* _RECORD LIST_:
....
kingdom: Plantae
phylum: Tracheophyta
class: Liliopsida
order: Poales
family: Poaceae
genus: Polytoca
....
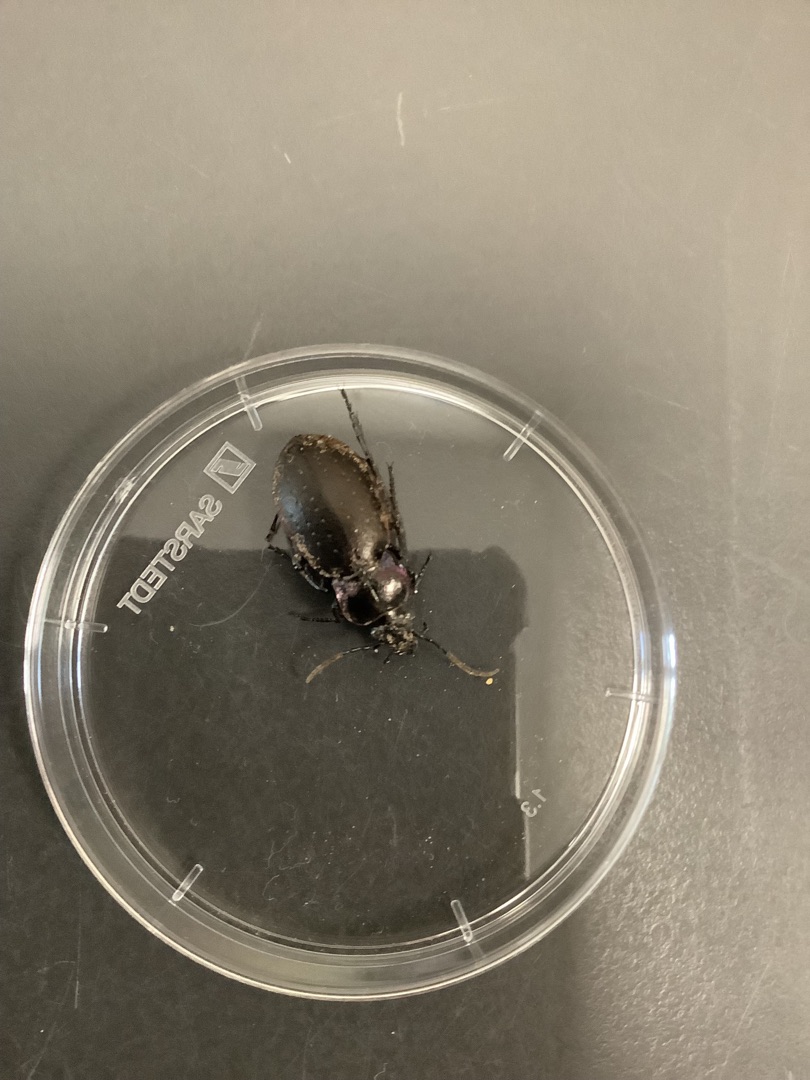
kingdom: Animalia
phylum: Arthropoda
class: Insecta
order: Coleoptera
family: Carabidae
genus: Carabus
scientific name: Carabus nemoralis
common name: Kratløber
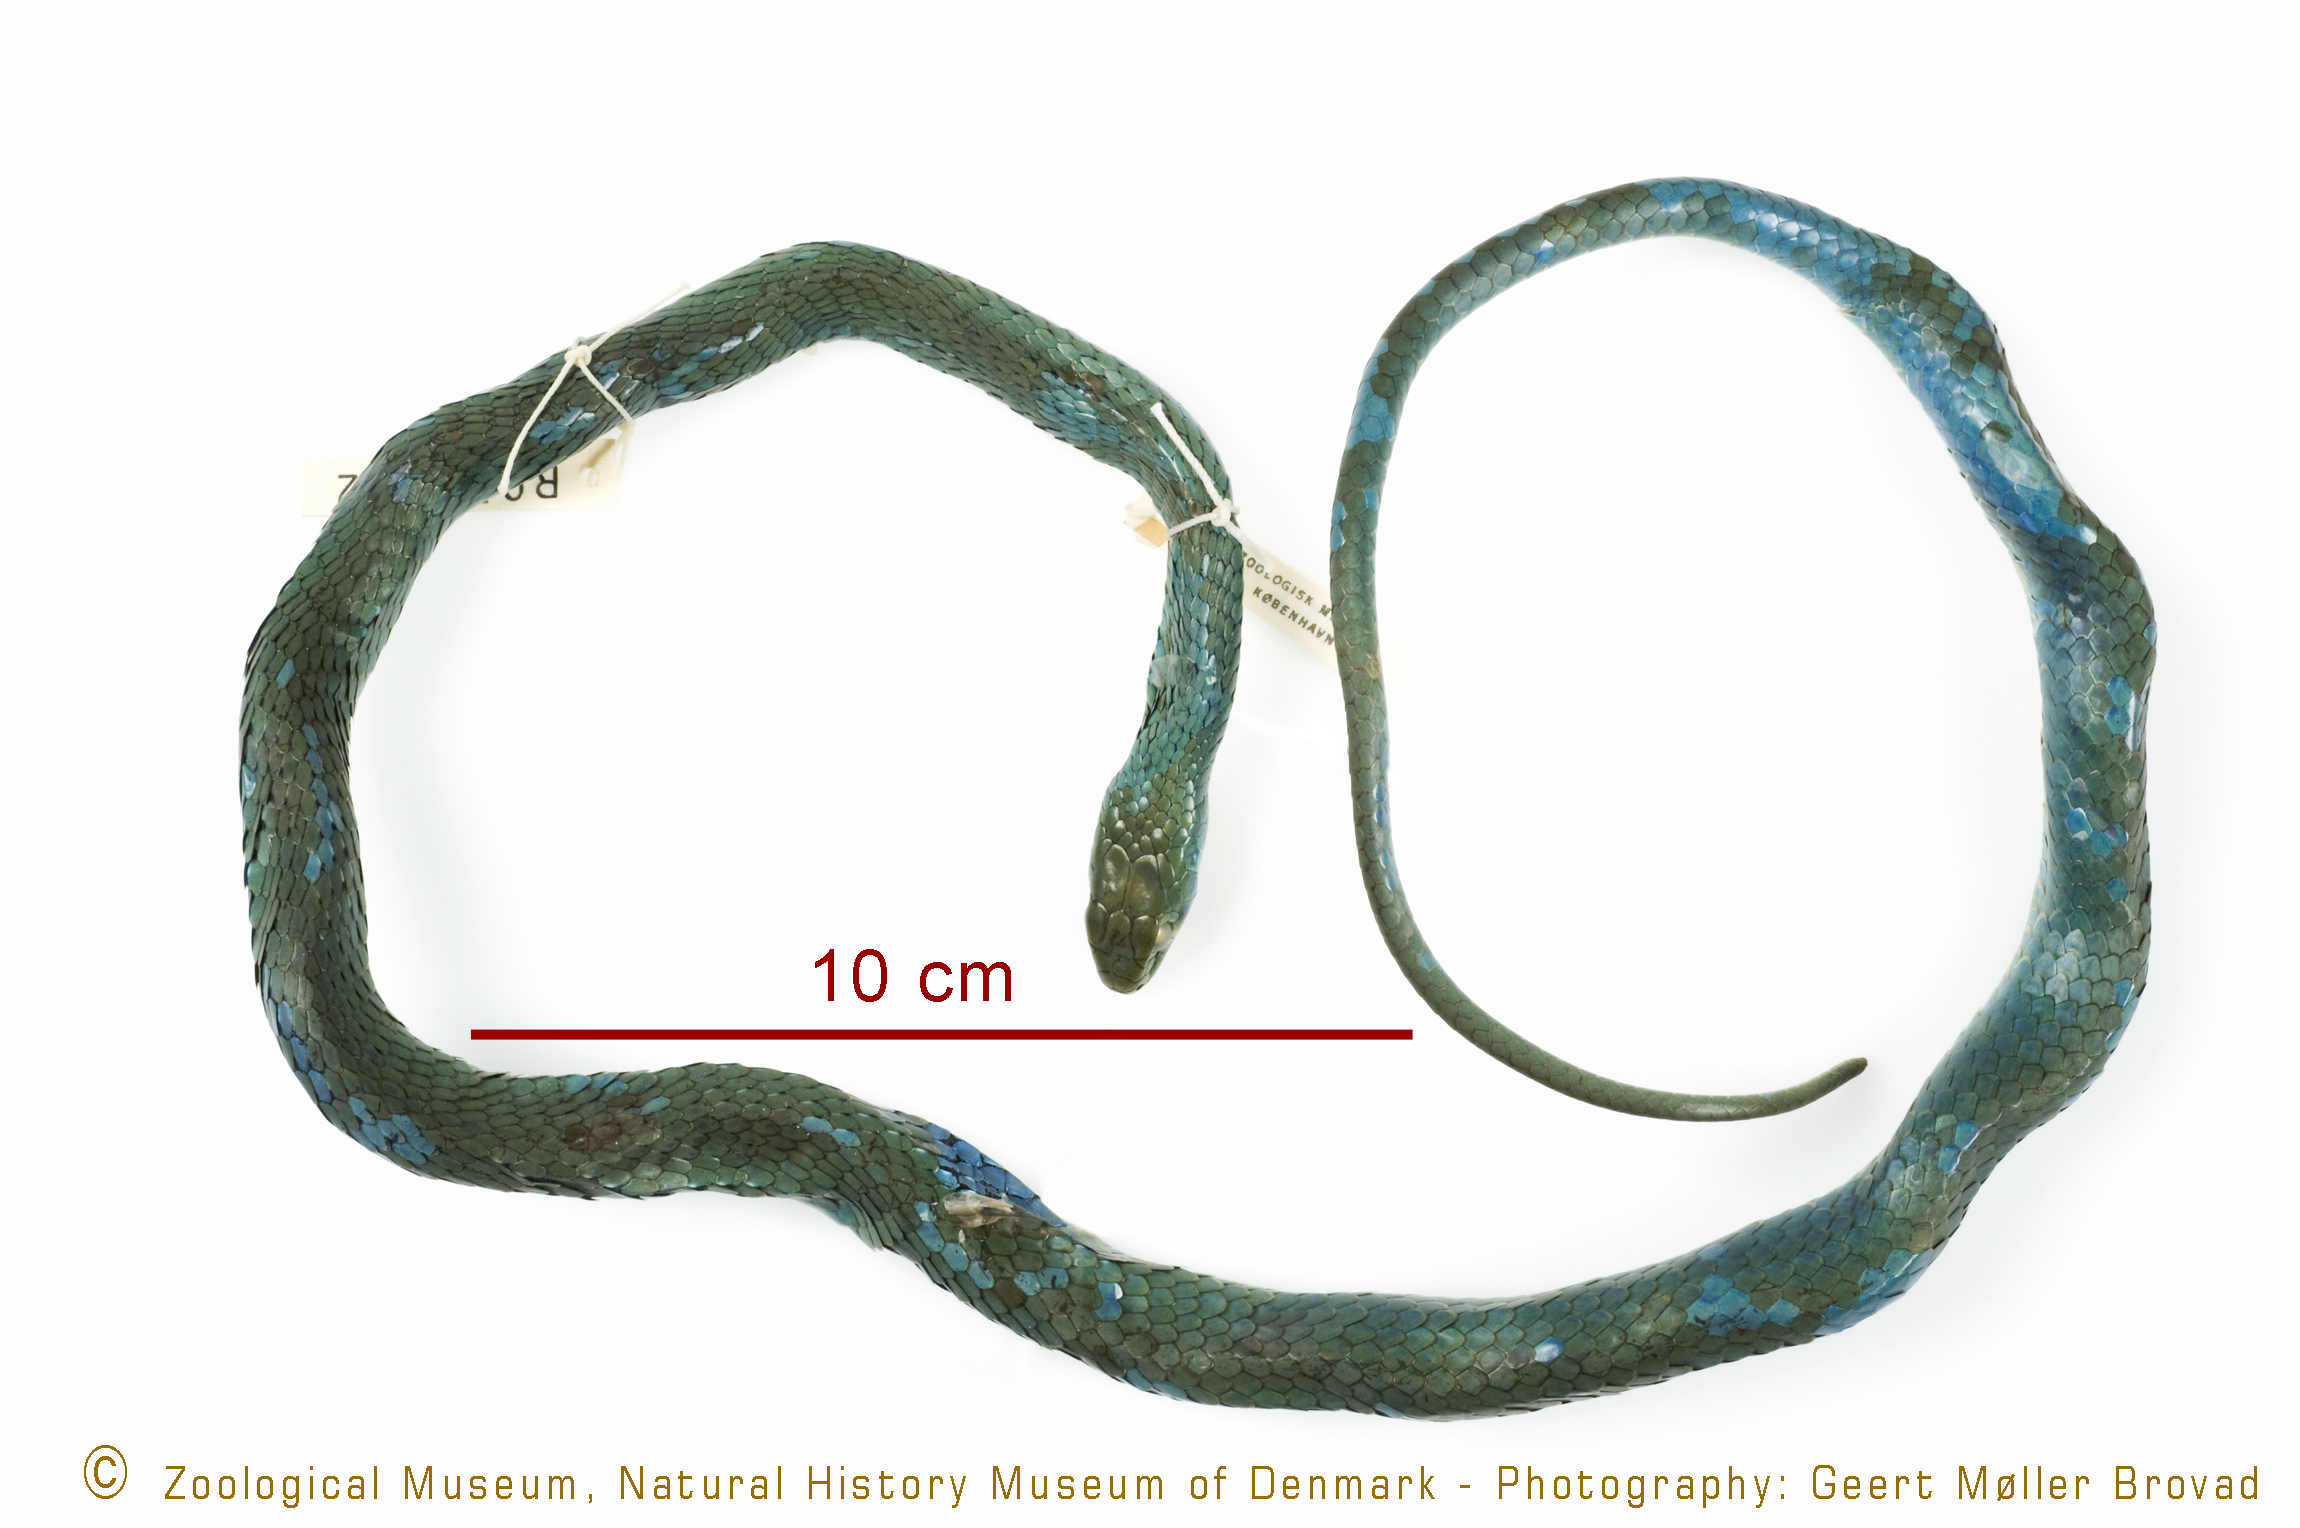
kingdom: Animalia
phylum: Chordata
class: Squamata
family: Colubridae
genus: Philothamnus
....
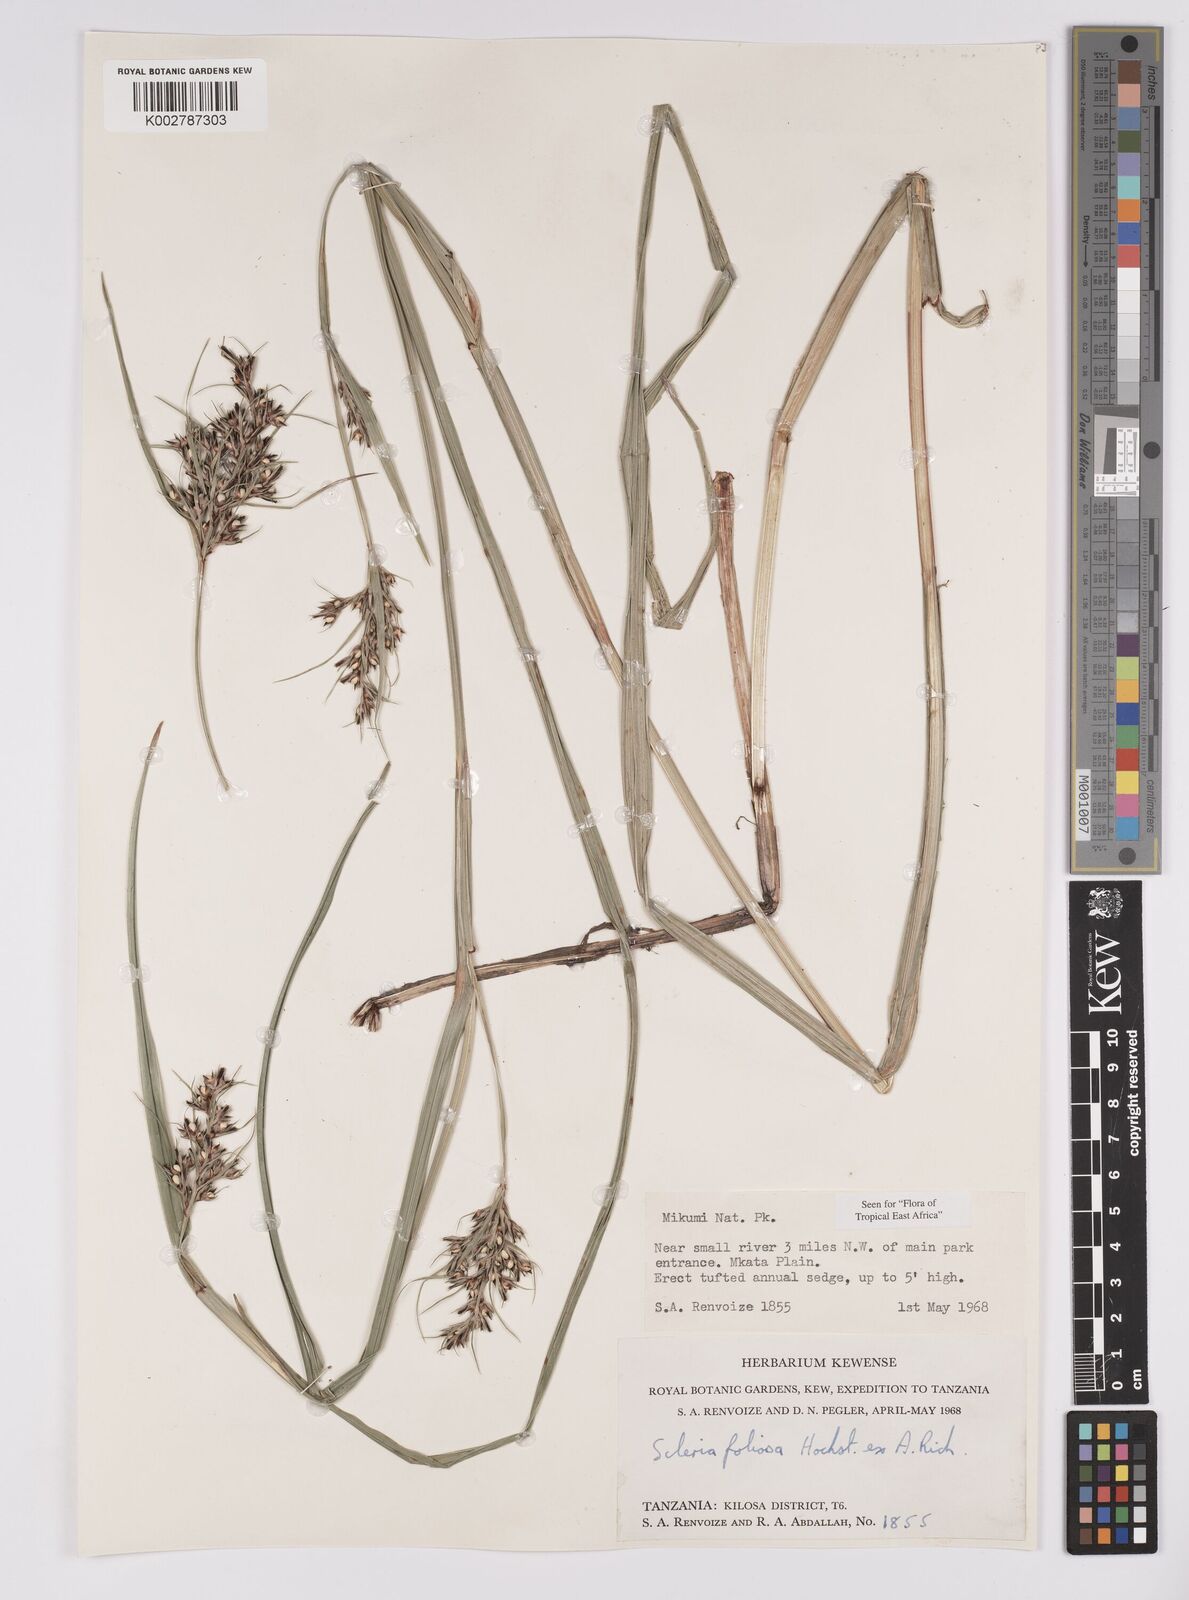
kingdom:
....
* _EXERCISE GOAL_: Copy out the item lines from the one holding "scientific name: Carabus nemoralis" to the one holding "family: Colubridae", inclusive, without the pictures.

* _CORRECT RESPONSE_:
scientific name: Carabus nemoralis
common name: Kratløber
kingdom: Animalia
phylum: Chordata
class: Squamata
family: Colubridae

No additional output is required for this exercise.